Figure 6. Active sites of *MtCM (a) and (d), EcCM (b) and ScCM (c). In the schematic representation (a) of the *MtCM active site, *MtCM residue labels are boxed and accompanied by colored labels identifying the corresponding amino acid residues of EcCM (blue/red; upper labels) and ScCM (green; lower labels). The homolog of Arg72 in ScCM, Val197 (see Figure 3(a)), forms part of a wall of the active site pocket, but does not seem to interact directly with 1 and was therefore omitted. Residues denoted with an asterisk are functional analogs but not sequence homologs of Glu106. The transition state analog inhibitor 1 is highlighted with heavy lines in (a), with yellow carbon atoms in (b) and (c), and with orange carbon atoms in (d). Hydrogen bonds are indicated by dotted lines. Note that in *MtCM, the carboxylate oxygen O2 from inhibitor 1 has three possible hydrogen bonding partners (with equally favorable geometries): Arg49, Gln76 and a structural water molecule.
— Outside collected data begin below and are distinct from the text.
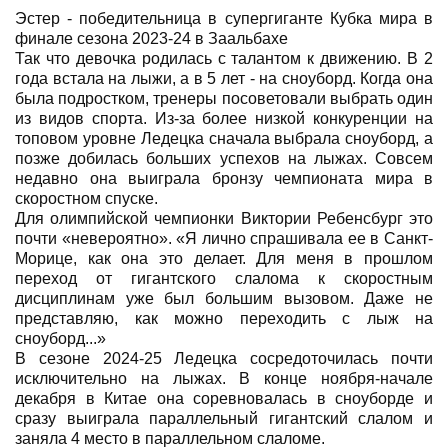
Эстер - победительница в супергиганте Кубка мира в
финале сезона 2023-24 в Заальбахе
Так что девочка родилась с талантом к движению. В 2
года встала на лыжи, а в 5 лет - на сноуборд. Когда она
была подростком, тренеры посоветовали выбрать один
из видов спорта. Из-за более низкой конкуренции на
топовом уровне Ледецка сначала выбрала сноуборд, а
позже добилась больших успехов на лыжах. Совсем
недавно она выиграла бронзу чемпионата мира в
скоростном спуске.
Для олимпийской чемпионки Виктории Ребенсбург это
почти «невероятно». «Я лично спрашивала ее в Санкт-
Морице, как она это делает. Для меня в прошлом
переход от гигантского слалома к скоростным
дисциплинам уже был большим вызовом. Даже не
представляю, как можно переходить с лыж на
сноуборд...»
В сезоне 2024-25 Ледецка сосредоточилась почти
исключительно на лыжах. В конце ноября-начале
декабря в Китае она соревновалась в сноуборде и
сразу выиграла параллельный гигантский слалом и
заняла 4 место в параллельном слаломе.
This water molecule, which simultaneously binds to the two carboxylate groups of inhibitor 1, is tightly coordinated by Arg72 of *MtCM and Arg51 of EcCM (residue shown only in Figure 6 and Figure 7, due to crowding in the other pictures; the arginine side-chains align in an antiparallel fashion with Arg134 and Arg11' of *MtCM and EcCM, respectively). For *MtCM, the electron density is shown in stereo representation (s[A]-weighted 2F[o] -F[c] map, at 1s) (d). (e) and (f) give stereo views of superimpositions of the three active sites from *MtCM (yellow carbon atoms), EcCM (red/blue, for the two protomers) and ScCM (green). The view in (f) is flipped along the horizontal axis of the paper plane, with respect to the view in (e). Note the differential positioning (leading to a swap of function) of the residues corresponding to Val73/Glu106 of *MtCM (Glu52/Val85 in EcCM and Glu198/Lys243 in ScCM, respectively), which are behind inhibitor 1 in (e) and above the plane in (f).

The above figures are reprinted by permission from Elsevier: J Mol Biol (2006, 357, 1483-1499) copyright 2006.

Figures were selected by the author.